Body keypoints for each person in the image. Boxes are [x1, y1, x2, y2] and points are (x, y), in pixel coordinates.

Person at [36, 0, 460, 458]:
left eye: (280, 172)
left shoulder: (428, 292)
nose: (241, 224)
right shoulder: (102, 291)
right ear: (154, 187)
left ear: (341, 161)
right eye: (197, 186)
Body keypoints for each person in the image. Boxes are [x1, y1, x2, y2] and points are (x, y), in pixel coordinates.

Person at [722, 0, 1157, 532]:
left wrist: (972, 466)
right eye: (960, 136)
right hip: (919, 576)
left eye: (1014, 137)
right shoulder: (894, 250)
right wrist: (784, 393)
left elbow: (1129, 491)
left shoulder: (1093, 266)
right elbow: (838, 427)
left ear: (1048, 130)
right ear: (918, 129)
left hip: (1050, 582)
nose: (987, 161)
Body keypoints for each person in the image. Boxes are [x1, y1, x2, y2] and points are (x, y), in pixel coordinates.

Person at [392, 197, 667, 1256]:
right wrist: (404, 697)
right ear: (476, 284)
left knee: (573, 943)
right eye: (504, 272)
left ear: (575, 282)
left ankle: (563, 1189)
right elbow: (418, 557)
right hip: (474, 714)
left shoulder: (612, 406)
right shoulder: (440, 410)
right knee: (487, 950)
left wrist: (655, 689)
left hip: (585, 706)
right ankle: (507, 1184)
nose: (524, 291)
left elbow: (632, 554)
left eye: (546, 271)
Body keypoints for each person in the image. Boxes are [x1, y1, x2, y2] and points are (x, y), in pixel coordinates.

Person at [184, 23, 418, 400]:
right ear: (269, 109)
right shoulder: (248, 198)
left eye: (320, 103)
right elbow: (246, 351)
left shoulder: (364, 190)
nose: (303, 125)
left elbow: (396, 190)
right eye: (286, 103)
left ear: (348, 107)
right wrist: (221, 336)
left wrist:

Task to carry out:
Take every line in the preceding listing that contains "shoulder" and copy it.

Exercise solution:
left shoulder: (428, 292)
right shoulder: (102, 291)
right shoulder: (894, 250)
left shoulder: (1093, 266)
left shoulder: (612, 406)
right shoulder: (440, 410)
right shoulder: (248, 198)
left shoulder: (364, 190)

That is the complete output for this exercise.